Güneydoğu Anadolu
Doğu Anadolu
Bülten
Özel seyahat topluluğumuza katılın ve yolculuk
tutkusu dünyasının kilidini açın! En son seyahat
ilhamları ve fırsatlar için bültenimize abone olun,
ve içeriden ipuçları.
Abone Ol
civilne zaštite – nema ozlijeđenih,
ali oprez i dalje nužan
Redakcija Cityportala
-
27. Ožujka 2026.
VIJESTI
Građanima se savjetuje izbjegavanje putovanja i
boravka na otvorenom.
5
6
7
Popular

---

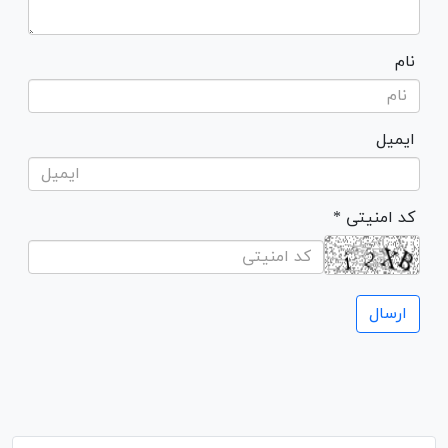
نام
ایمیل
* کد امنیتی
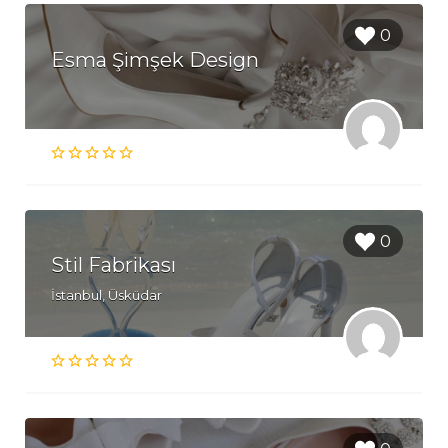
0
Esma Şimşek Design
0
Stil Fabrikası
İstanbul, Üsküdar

[Directions]
Look through the entries and copy every line in which the string "seyahat" appears.

[Task response]
Özel seyahat topluluğumuza katılın ve yolculuk
tutkusu dünyasının kilidini açın! En son seyahat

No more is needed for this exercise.